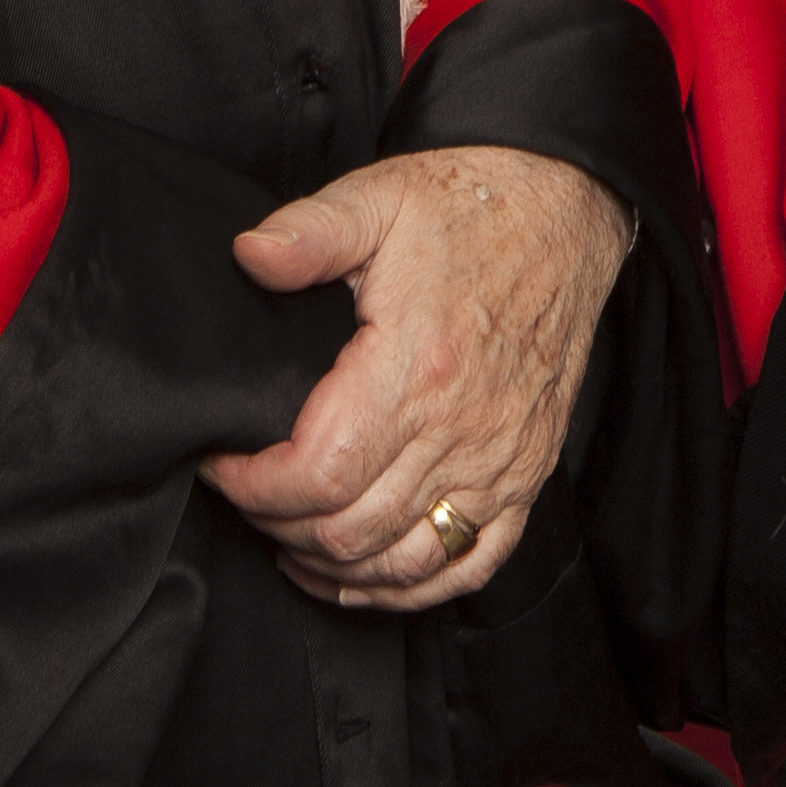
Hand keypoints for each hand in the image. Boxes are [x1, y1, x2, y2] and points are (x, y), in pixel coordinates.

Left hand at [200, 145, 631, 610]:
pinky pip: (470, 565)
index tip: (222, 464)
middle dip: (278, 526)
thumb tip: (248, 256)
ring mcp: (501, 459)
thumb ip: (308, 231)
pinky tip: (363, 574)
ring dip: (334, 567)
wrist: (563, 208)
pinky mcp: (527, 472)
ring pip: (403, 561)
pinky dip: (409, 587)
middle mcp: (463, 427)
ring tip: (289, 538)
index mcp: (417, 367)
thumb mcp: (378, 199)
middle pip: (350, 531)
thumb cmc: (470, 208)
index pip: (319, 474)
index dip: (254, 488)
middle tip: (248, 493)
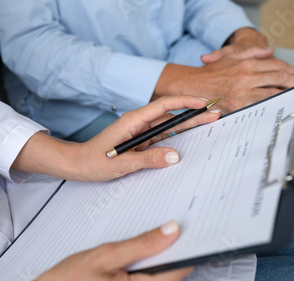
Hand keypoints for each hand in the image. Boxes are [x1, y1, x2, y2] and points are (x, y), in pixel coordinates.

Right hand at [0, 221, 192, 280]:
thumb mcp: (104, 256)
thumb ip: (142, 244)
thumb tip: (171, 232)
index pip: (179, 268)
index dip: (186, 247)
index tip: (188, 229)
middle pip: (168, 274)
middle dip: (160, 253)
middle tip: (144, 235)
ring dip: (146, 264)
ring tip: (120, 255)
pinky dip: (137, 275)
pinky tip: (118, 269)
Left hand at [71, 96, 219, 180]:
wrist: (78, 165)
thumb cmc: (94, 161)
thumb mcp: (122, 163)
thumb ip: (148, 159)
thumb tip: (174, 157)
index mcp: (133, 121)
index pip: (164, 106)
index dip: (185, 103)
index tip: (203, 104)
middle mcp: (139, 123)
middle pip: (170, 115)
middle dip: (193, 114)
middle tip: (215, 114)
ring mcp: (141, 132)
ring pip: (169, 126)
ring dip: (188, 125)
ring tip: (209, 125)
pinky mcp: (141, 142)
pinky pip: (163, 138)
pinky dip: (177, 138)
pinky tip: (190, 140)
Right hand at [199, 28, 293, 107]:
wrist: (191, 86)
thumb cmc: (210, 73)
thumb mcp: (230, 57)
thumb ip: (251, 53)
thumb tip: (270, 51)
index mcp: (247, 64)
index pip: (277, 66)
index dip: (293, 72)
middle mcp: (247, 76)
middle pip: (280, 78)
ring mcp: (243, 91)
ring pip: (274, 92)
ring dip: (291, 97)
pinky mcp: (238, 105)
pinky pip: (261, 106)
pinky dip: (275, 107)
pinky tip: (283, 110)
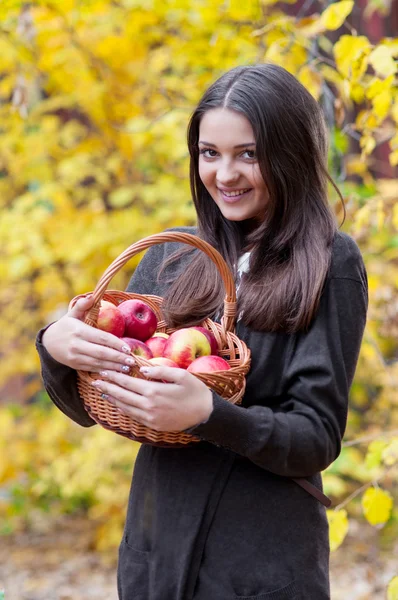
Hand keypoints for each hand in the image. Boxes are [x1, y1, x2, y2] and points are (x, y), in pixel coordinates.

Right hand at [41, 295, 133, 373]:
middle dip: (118, 358)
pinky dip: (104, 371)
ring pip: (98, 363)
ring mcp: (75, 357)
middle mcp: (77, 345)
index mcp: (79, 331)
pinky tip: (115, 372)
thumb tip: (92, 296)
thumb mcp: (72, 314)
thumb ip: (82, 305)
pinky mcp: (75, 365)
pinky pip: (92, 369)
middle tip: (132, 360)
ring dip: (114, 367)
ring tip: (128, 368)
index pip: (101, 338)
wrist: (48, 343)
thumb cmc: (65, 326)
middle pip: (101, 353)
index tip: (128, 348)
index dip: (116, 344)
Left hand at [91, 365, 213, 431]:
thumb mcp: (181, 376)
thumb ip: (160, 371)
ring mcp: (149, 417)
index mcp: (154, 392)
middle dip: (107, 387)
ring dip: (112, 399)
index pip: (128, 383)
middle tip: (94, 381)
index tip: (103, 371)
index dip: (114, 377)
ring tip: (102, 392)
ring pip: (125, 407)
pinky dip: (122, 409)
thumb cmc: (195, 391)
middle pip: (122, 395)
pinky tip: (117, 404)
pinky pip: (133, 416)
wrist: (205, 415)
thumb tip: (141, 369)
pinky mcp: (152, 425)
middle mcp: (148, 406)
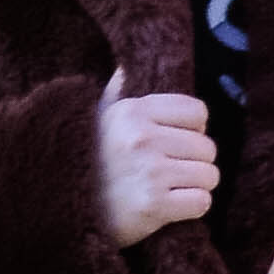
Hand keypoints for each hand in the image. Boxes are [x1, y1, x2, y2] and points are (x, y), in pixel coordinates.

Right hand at [95, 70, 219, 247]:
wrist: (63, 210)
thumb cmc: (88, 160)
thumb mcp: (97, 117)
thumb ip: (116, 90)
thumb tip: (126, 64)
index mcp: (132, 111)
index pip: (197, 112)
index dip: (192, 130)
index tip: (174, 142)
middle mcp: (142, 138)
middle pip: (206, 147)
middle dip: (195, 162)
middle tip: (171, 171)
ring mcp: (149, 172)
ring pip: (209, 175)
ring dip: (196, 185)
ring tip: (171, 188)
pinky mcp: (153, 205)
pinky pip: (202, 202)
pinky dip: (192, 207)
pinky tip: (170, 206)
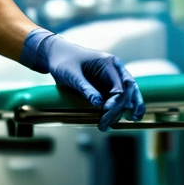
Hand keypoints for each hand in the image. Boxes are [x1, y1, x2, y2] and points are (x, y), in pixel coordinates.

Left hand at [21, 29, 145, 131]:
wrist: (56, 57)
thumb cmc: (64, 62)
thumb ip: (86, 88)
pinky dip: (116, 112)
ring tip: (104, 126)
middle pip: (128, 93)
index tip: (105, 110)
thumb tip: (99, 104)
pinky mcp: (106, 89)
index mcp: (110, 63)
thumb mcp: (72, 75)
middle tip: (105, 123)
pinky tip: (112, 122)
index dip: (117, 100)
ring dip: (119, 113)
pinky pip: (116, 101)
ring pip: (125, 99)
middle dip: (119, 109)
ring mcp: (112, 81)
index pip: (121, 85)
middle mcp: (115, 72)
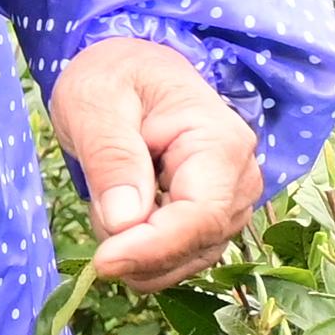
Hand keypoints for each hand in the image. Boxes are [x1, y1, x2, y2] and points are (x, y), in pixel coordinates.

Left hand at [49, 36, 265, 289]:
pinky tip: (121, 216)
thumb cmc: (114, 78)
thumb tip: (125, 221)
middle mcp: (239, 178)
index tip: (102, 262)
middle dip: (139, 249)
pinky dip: (144, 253)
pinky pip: (181, 257)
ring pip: (188, 259)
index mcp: (219, 142)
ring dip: (139, 251)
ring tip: (110, 197)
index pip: (200, 215)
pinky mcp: (213, 219)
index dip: (154, 248)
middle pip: (197, 244)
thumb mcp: (95, 104)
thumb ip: (112, 158)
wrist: (130, 71)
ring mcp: (230, 202)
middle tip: (96, 209)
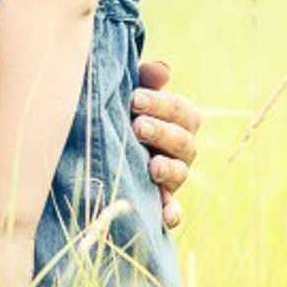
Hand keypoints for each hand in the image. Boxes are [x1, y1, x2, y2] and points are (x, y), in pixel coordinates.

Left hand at [133, 59, 200, 227]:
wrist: (102, 137)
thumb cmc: (121, 105)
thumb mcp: (130, 88)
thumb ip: (145, 78)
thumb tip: (163, 70)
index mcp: (178, 118)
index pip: (181, 110)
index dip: (161, 104)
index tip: (135, 99)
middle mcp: (181, 147)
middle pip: (184, 141)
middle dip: (162, 133)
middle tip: (138, 127)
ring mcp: (173, 174)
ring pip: (181, 173)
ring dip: (168, 169)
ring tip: (151, 166)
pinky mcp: (161, 198)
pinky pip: (172, 208)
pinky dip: (171, 212)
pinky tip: (165, 216)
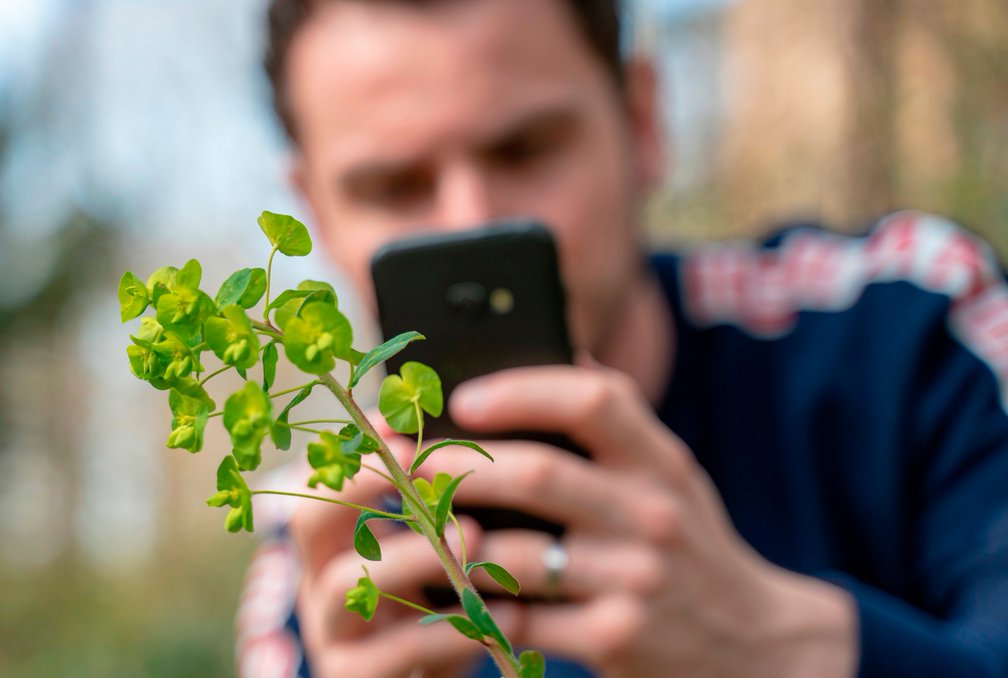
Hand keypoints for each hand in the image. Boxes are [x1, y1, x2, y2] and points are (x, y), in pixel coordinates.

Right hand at [289, 429, 510, 677]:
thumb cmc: (435, 621)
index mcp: (333, 550)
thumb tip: (452, 431)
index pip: (320, 483)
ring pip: (347, 585)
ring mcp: (332, 638)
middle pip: (310, 523)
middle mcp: (319, 588)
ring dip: (413, 553)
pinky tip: (510, 616)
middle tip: (419, 467)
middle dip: (362, 489)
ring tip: (476, 533)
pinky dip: (450, 630)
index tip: (401, 430)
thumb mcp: (430, 564)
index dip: (354, 454)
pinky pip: (392, 654)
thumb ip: (432, 512)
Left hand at [413, 364, 859, 677]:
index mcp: (661, 462)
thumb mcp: (671, 477)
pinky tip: (446, 594)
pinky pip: (522, 620)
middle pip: (539, 474)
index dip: (521, 390)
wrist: (757, 648)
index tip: (462, 398)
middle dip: (458, 468)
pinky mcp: (617, 639)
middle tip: (407, 466)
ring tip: (410, 529)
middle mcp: (653, 515)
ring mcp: (637, 581)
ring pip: (517, 553)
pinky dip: (474, 606)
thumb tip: (560, 343)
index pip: (596, 399)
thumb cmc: (689, 548)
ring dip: (450, 543)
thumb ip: (618, 423)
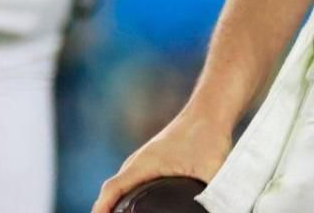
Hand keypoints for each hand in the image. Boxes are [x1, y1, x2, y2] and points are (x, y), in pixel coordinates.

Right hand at [91, 109, 232, 212]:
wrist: (210, 111)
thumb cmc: (208, 136)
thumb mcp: (211, 170)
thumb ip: (210, 196)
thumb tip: (211, 211)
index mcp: (145, 164)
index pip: (112, 189)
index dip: (102, 208)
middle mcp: (139, 162)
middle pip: (112, 190)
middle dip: (106, 209)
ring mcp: (144, 161)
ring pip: (120, 186)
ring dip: (115, 203)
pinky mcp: (153, 162)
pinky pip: (130, 182)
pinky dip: (124, 196)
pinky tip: (133, 208)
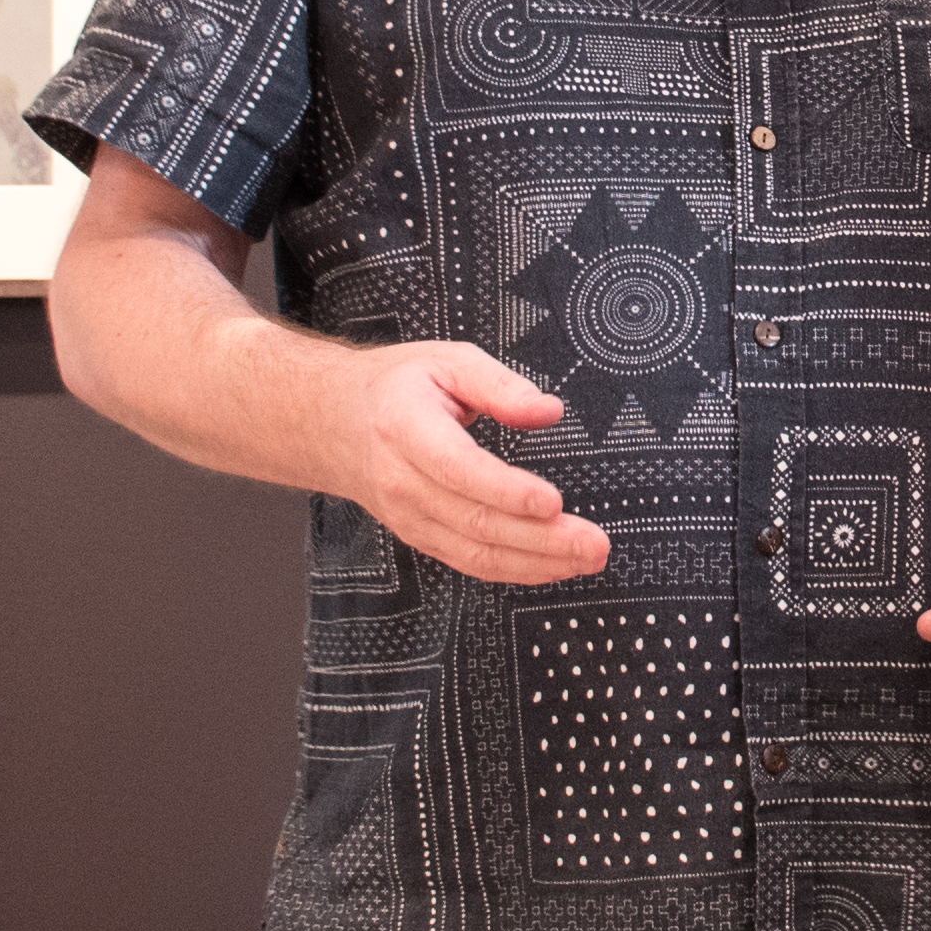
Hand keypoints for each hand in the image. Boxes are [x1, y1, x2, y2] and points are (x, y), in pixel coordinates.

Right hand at [307, 343, 611, 586]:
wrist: (335, 424)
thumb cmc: (396, 388)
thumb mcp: (446, 360)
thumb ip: (499, 383)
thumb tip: (548, 410)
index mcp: (405, 427)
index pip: (458, 469)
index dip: (507, 492)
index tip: (553, 502)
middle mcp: (402, 481)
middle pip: (475, 522)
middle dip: (542, 539)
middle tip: (594, 544)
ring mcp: (408, 516)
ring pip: (475, 553)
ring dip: (537, 563)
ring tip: (586, 559)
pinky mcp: (419, 537)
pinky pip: (469, 562)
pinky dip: (515, 570)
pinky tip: (554, 566)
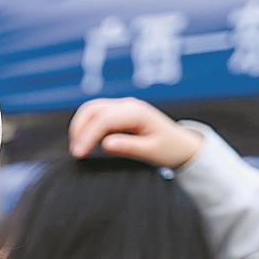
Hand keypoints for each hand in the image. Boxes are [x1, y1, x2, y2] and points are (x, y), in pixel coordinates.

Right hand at [67, 97, 202, 168]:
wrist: (182, 145)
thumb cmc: (169, 150)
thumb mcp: (151, 152)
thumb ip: (129, 147)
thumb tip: (105, 144)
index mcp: (137, 113)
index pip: (103, 119)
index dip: (88, 136)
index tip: (79, 154)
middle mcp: (128, 105)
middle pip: (92, 109)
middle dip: (78, 129)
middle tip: (75, 152)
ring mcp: (123, 106)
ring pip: (91, 109)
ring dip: (80, 126)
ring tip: (78, 148)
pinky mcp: (120, 112)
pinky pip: (96, 114)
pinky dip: (86, 126)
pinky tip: (86, 142)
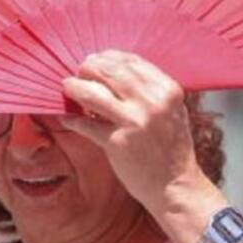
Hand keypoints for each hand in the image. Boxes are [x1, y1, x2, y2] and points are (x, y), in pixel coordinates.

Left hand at [61, 51, 206, 211]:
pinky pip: (86, 125)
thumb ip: (150, 90)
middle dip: (88, 68)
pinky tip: (67, 118)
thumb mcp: (172, 110)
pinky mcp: (118, 143)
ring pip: (93, 94)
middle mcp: (152, 103)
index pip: (131, 61)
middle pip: (109, 72)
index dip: (108, 57)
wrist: (176, 186)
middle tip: (78, 72)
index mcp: (168, 90)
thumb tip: (113, 70)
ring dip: (75, 88)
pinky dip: (73, 120)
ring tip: (67, 87)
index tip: (95, 60)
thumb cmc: (171, 147)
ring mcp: (134, 122)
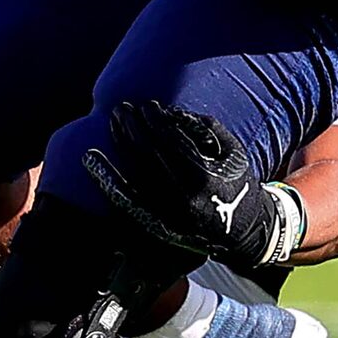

+===+

» **YOUR TASK**: Return exactly the lines of the material above, starting at the line containing "index mcp: (417, 367)" and finishing at the line containing "ring mcp: (243, 91)", without any pictures.

» **SOLUTION BELOW**:
index mcp: (417, 367)
thumb mcp: (378, 199)
middle pip: (350, 531)
thumb cmc: (470, 208)
index pip: (319, 474)
index dip: (254, 488)
middle tip: (248, 493)
Hand keypoints for each hand in the image. Boxes are [x1, y1, x2, y2] and points are (x, y), in pixel coordinates.

Right hand at [0, 221, 192, 280]:
thumb mcp: (104, 256)
thumb ip: (142, 244)
thumb tip: (171, 232)
index pip: (179, 268)
index dip: (186, 247)
index tip: (188, 229)
middle pip: (168, 274)
middle dip: (160, 253)
middle tip: (144, 235)
ring dip: (146, 264)
ring tip: (120, 255)
pinky dip: (137, 275)
pinky tip: (118, 269)
Left hand at [71, 96, 219, 180]:
wrist: (78, 165)
thumb cmc: (94, 161)
thumb mcp: (122, 163)
thumb ip: (148, 159)
thumb tip: (174, 157)
index mcp: (133, 121)
index pip: (164, 106)
index dip: (185, 103)
index tip: (203, 104)
middle mcp: (139, 123)
middle pip: (170, 115)
middle dip: (193, 114)
middle tip: (215, 114)
ring mcp: (141, 132)
ring pip: (169, 126)
ring dip: (188, 125)
ring tip: (209, 125)
pinky mcp: (141, 142)
pinky pip: (163, 138)
pinky dip: (177, 138)
pinky tip: (190, 140)
Right hand at [199, 28, 293, 107]:
wrist: (191, 86)
thumb cmc: (210, 73)
thumb mcp: (230, 57)
thumb ip: (251, 53)
thumb tip: (270, 51)
index mcp: (247, 64)
index pip: (277, 66)
index dip: (293, 72)
middle mcp: (247, 76)
middle pip: (280, 78)
ring mcp: (243, 91)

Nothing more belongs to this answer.